For several years now, a handful of states have tried to control illegal immigration by enacting laws that explicitly ban young undocumented immigrants from receiving reduced in-state tuition to public colleges and universities. That was bad enough. Now, education officials in some of those states are stooping even lower and attempting to use the same strategy to discriminate against U.S.-born students whose parents are in this country illegally.
Thankfully, state and federal courts have intervened and put an end to those misguided policies. Earlier this year, a New Jersey judge tossed out a rule in that state that denied American-born students financial aid if their parents were not legal residents. And a federal judge in Miami has thrown out a Florida regulation that required students under the age of 25 and born to parents in the country illegally to pay higher, out-of-state tuition. U.S. District Judge K. Michael Moore noted that the regulation created a "second-tier of citizenship."

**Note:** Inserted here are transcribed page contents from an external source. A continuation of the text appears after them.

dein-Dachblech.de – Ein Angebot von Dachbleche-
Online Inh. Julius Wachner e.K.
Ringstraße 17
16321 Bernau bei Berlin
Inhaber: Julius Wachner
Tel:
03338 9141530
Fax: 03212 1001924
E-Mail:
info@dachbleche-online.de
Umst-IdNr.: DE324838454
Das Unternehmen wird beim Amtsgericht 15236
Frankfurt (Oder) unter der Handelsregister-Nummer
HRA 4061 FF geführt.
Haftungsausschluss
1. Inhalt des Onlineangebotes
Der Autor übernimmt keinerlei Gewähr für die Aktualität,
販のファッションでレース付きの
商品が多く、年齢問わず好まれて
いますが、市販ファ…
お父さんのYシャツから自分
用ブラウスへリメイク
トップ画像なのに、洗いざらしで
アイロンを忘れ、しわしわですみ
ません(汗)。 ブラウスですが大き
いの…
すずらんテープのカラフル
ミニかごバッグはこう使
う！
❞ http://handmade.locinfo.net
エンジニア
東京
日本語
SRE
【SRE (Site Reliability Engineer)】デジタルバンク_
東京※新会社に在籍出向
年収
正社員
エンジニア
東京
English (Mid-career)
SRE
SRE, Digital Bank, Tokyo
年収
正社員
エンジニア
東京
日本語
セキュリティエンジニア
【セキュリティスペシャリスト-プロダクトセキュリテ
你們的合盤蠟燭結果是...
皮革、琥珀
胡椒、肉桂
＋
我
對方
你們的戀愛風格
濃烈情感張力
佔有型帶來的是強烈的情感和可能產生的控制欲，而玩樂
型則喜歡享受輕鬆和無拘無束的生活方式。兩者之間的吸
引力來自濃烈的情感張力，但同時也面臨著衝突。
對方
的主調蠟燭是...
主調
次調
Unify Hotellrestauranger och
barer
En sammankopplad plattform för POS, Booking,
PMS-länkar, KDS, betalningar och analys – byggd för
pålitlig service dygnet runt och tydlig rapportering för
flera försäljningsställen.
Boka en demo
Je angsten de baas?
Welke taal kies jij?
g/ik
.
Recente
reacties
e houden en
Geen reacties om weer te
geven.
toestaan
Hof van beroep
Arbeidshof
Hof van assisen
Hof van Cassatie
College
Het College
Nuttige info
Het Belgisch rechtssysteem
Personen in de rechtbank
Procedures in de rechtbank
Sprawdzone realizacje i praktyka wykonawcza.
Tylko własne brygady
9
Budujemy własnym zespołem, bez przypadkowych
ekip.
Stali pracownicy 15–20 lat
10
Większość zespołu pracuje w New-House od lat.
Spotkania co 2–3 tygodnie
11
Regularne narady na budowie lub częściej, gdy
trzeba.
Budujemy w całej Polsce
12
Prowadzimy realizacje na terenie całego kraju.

It should not take a federal judge to remind Florida lawmakers or education officials that children born in the United States, under whatever circumstances, are fully American. Nor is it clear what those public officials hoped to gain by punishing American students such as Noel Saucedo for the sins of their parents. Born in Miami, Saucedo attended high school there and had hoped to enroll at Miami Dade College after being offered a full two-year scholarship to the school. His scholarship was greatly reduced, however, when his parents couldn't provide proof of their legal status in this country. School officials then raised his tuition to four times what a resident of the state would pay. Saucedo dropped out. And who gained from that episode?
Fortunately, Florida's Board of Education has reconsidered its foolish and unconstitutional policy and agreed not to appeal Moore's decision. Whether that reflects reconsideration or just recognition of legal realities, at least it snuffs out a policy that did much harm and no good. Making it harder for promising students to attend college doesn't discourage illegal immigration, but it does deprive states of educated workers who can compete in a global economy.